If Taxpayer, above, were to sell the property to a Purchaser “related” to Taxpayer, the portion of the gain attributable to the depreciable buildings may be taxed as ordinary income.  If the sale was between related partnerships, the entire gain may be taxed as ordinary income, because neither real property (land) used in a trade or business nor depreciable property (buildings) used in a trade or business is a “capital asset.”

Risk #2: Loss of Installment Reporting

Moreover, if Taxpayer’s sale is to a related Purchaser, the Taxpayer may not be entitled to report under the installment method the gain realized on the sale that is attributable to depreciable property (the buildings); in that case, all payments to be received under the note will be treated as received, and  included in Taxpayer’s income, for the year of the sale, unless the Taxpayer can establish that the sale did not have tax avoidance as one of its principal purposes.  The gain attributable to the land (which is not depreciable) may still be reported on the installment method, subject to one exception.

If a taxpayer (the original seller) sells property to a related person and, before the taxpayer receives all the installment payments with respect to such sale, the related purchaser disposes of the property, then the amount realized at the time of the second sale will generally be treated as received at that time by the taxpayer, provided the second sale is not more than two years after the first sale.

 Risk #3: Scrutiny of “Bargain” Transfers

In other situations, the Taxpayer may want to transfer property to a related entity for an amount of consideration that is less than the property’s fair market value.  From the Taxpayer’s perspective, there may be reasonably good business reasons for doing so; however, the IRS will closely scrutinize any such transfer.  On examination of a “bargain” transfer, the IRS may conclude that the transfer was not a bona fide business transfer, and that the transferor Taxpayer intended to make a gift to the transferee or, where the transferee is an entity, to the owners thereof (who are related to the transferor).

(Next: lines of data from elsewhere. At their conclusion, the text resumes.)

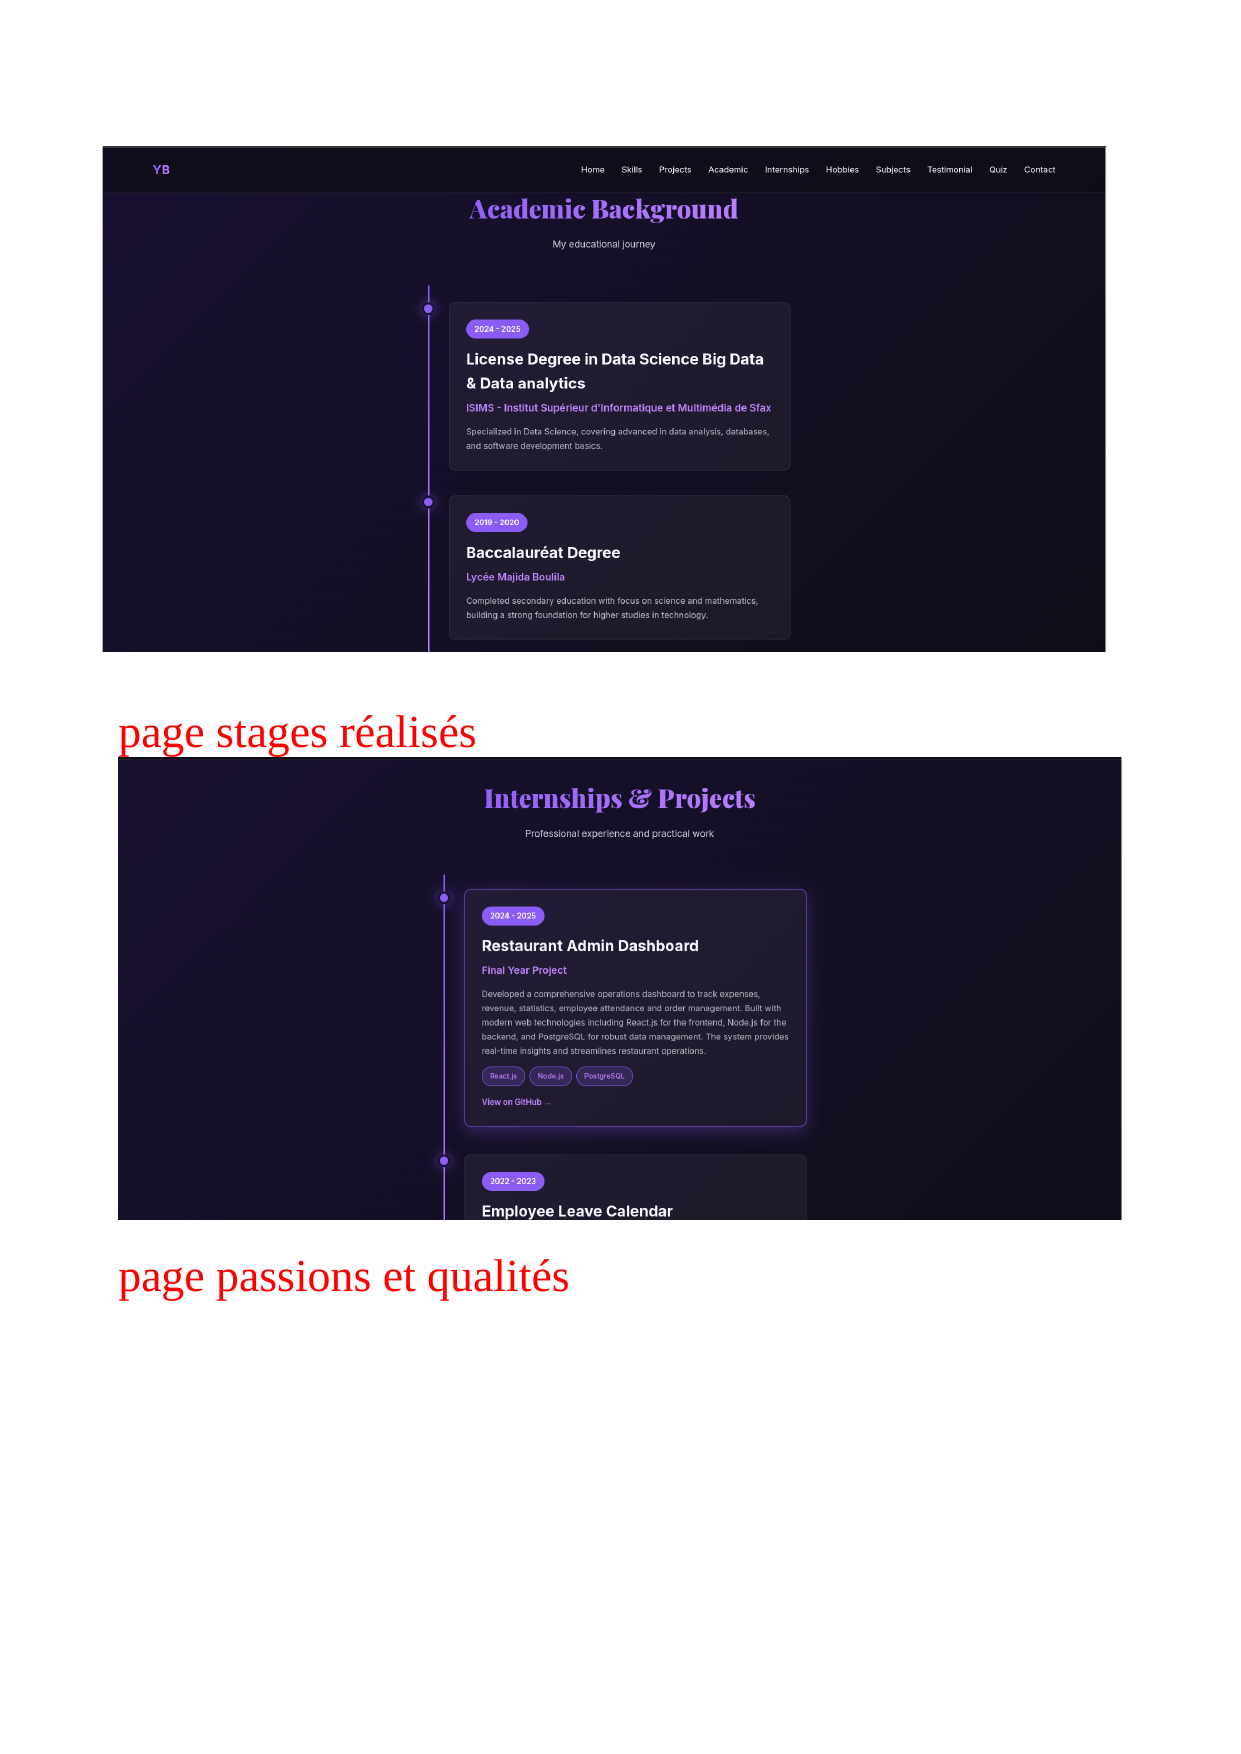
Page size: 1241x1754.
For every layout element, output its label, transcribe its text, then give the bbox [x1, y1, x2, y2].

text page stages réalisés [118, 704, 1122, 757]
picture [118, 757, 1123, 1220]
picture [102, 146, 1107, 652]
text page passions et qualités [118, 1249, 1122, 1301]
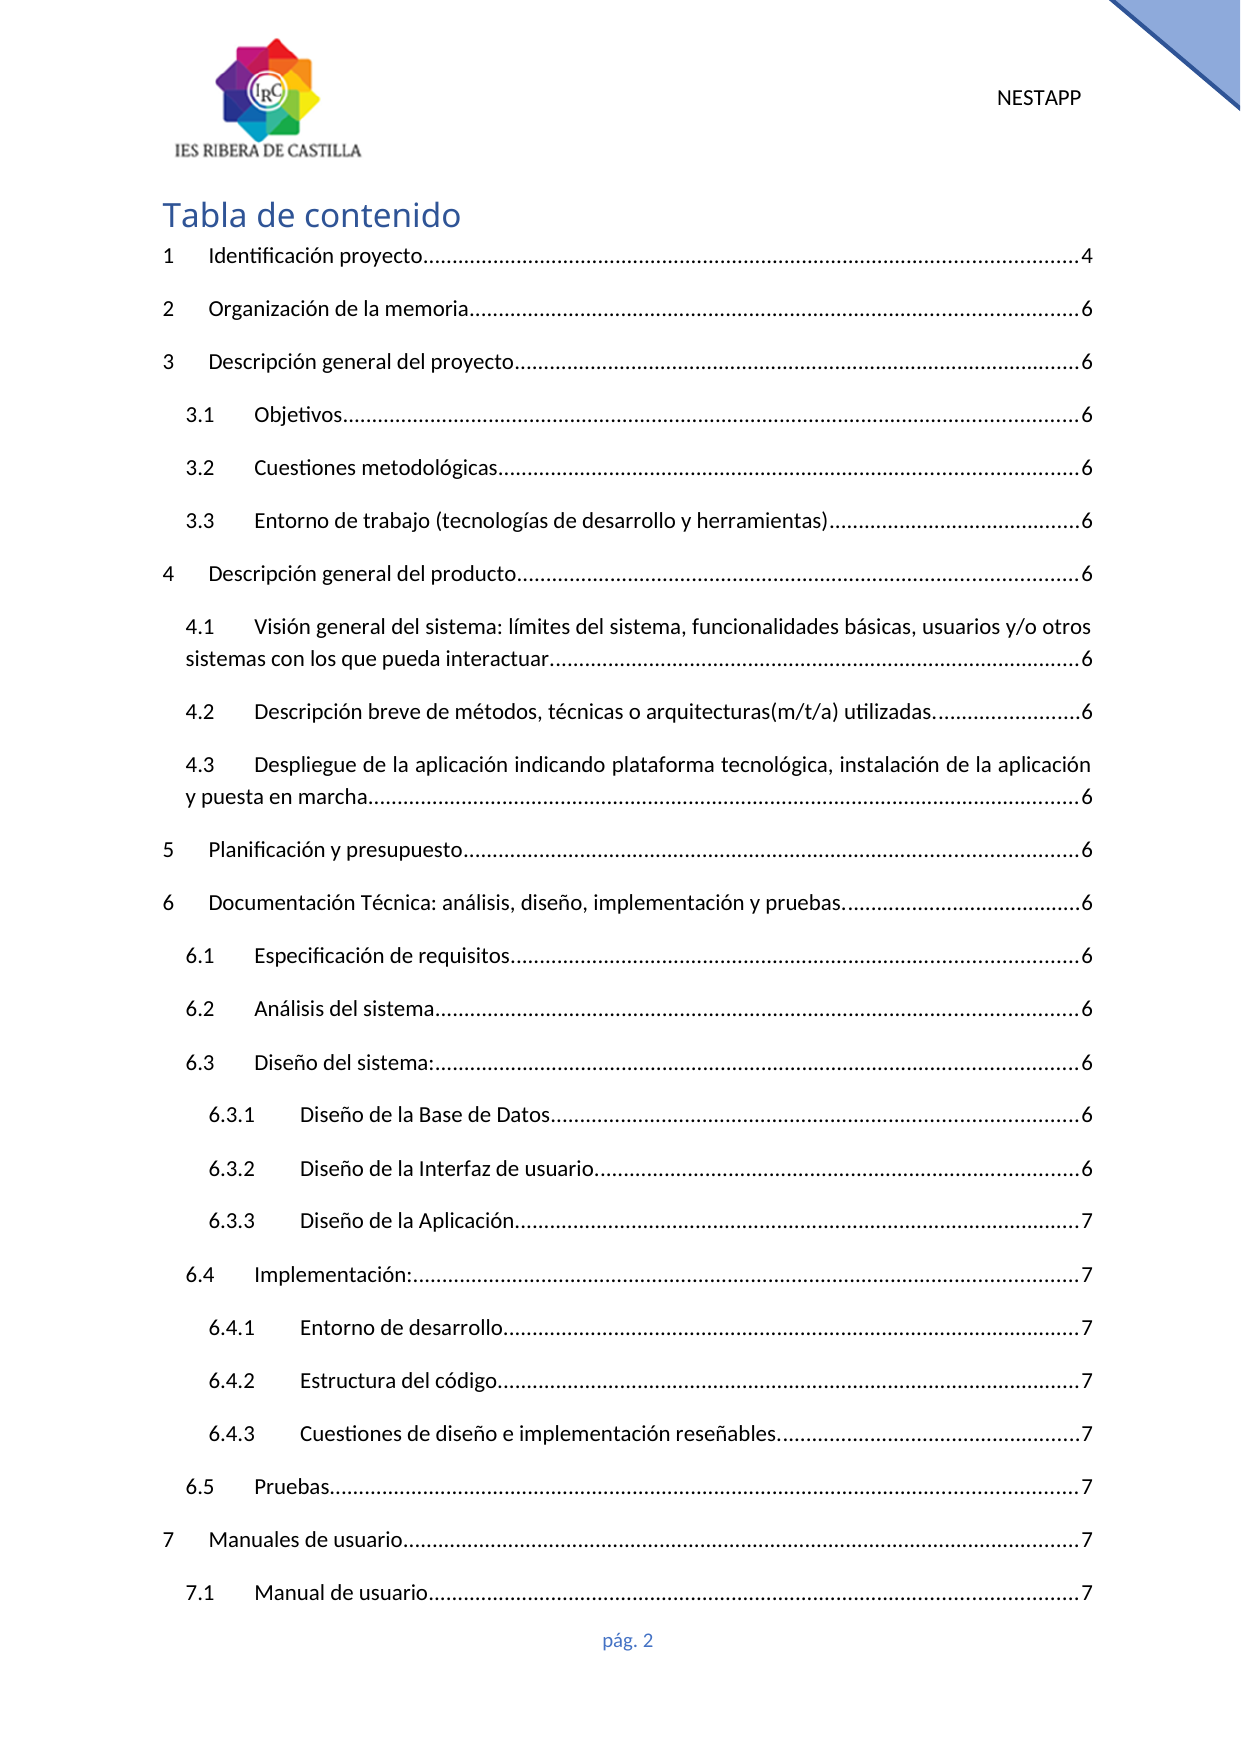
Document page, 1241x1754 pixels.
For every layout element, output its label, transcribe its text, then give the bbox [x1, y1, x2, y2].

text 4.1 Visión general del sistema: límites del sistema, funcionalidades básicas, usuarios y/o otros sistemas con los que pueda interactuar. 6 [185, 612, 1093, 672]
text 6.1 Especificación de requisitos 6 [185, 942, 1093, 969]
text 3.3 Entorno de trabajo (tecnologías de desarrollo y herramientas) 6 [185, 506, 1093, 534]
text 6.4.1 Entorno de desarrollo. 7 [208, 1313, 1093, 1341]
text 6.3.3 Diseño de la Aplicación. 7 [208, 1207, 1093, 1235]
text 4.3 Despliegue de la aplicación indicando plataforma tecnológica, instalación de la aplicación y puesta en marcha 6 [185, 750, 1093, 811]
text 4.2 Descripción breve de métodos, técnicas o arquitecturas(m/t/a) utilizadas. 6 [185, 697, 1093, 725]
text 7 Manuales de usuario 7 [162, 1525, 1093, 1553]
text 6 Documentación Técnica: análisis, diseño, implementación y pruebas. 6 [162, 888, 1093, 917]
picture [173, 29, 366, 164]
text 6.4 Implementación: 7 [185, 1260, 1093, 1288]
text 6.3.1 Diseño de la Base de Datos 6 [208, 1101, 1093, 1129]
text 6.3 Diseño del sistema: 6 [185, 1048, 1093, 1076]
text 7.1 Manual de usuario 7 [185, 1578, 1093, 1606]
text 3 Descripción general del proyecto 6 [162, 347, 1093, 375]
text 6.4.2 Estructura del código. 7 [208, 1366, 1093, 1394]
text 1 Identificación proyecto 4 [162, 241, 1093, 269]
text 6.3.2 Diseño de la Interfaz de usuario. 6 [208, 1154, 1093, 1182]
text 3.2 Cuestiones metodológicas 6 [185, 453, 1093, 481]
text 3.1 Objetivos 6 [185, 400, 1093, 428]
text 6.4.3 Cuestiones de diseño e implementación reseñables. 7 [208, 1419, 1093, 1447]
text 4 Descripción general del producto 6 [162, 559, 1093, 587]
subtitle Tabla de contenido [162, 192, 1093, 237]
text 2 Organización de la memoria 6 [162, 294, 1093, 322]
text 5 Planificación y presupuesto 6 [162, 836, 1093, 863]
text 6.5 Pruebas. 7 [185, 1472, 1093, 1500]
text 6.2 Análisis del sistema 6 [185, 994, 1093, 1023]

Similar considerations apply where the sale is between commonly controlled or related business entities, and the purchase  price reflects a premium or discount.  In that case, the IRS will inquire as to the reasons why one entity paid too much, or too little, for the property sold.  Was income being shifted to an owner in a lower tax bracket?  Did one of the entities have tax characteristics (such as losses) that the “other than arm’s length” sale sought to utilize?  In these situations, the IRS may reallocate the gain or income between the related parties so as to prevent the avoidance of tax.

 Risk #4: Disallowed Losses

Where the sale of property between related parties results in the realization of a loss, the seller’s deduction in the year of the sale in respect of the loss will be disallowed. However, if the related party purchaser subsequently sells the property at a gain, such gain will be recognized only to the extent it exceeds the previously disallowed loss.

 Risk #5: Loss of a Tax-Free Like-Kind Exchange

Even an otherwise tax-free exchange may be adversely impacted where the parties to the transaction are related.  For example, if a Taxpayer exchanges property with a related person in a tax-free like-kind exchange, the Taxpayer may nevertheless be forced into recognizing gain if the related person disposes of the property exchanged within two years of the original transaction.  Even where the Taxpayer’s transaction is part of a deferred exchange with an unrelated purchaser, if the qualified intermediary acquires the replacement property from a person that is related to the Taxpayer, the transaction will result in an immediately taxable event.

You May Not Choose Your Related Parties, But You Can Plan

The foregoing describes only some of the pitfalls of which a seller of property must be aware when dealing with a related party buyer.  Any sale that may involve a related party should be examined closely to take these and other tax consequences into account. Once the tax issues and the business factors have been identified, the taxpayer can plan accordingly.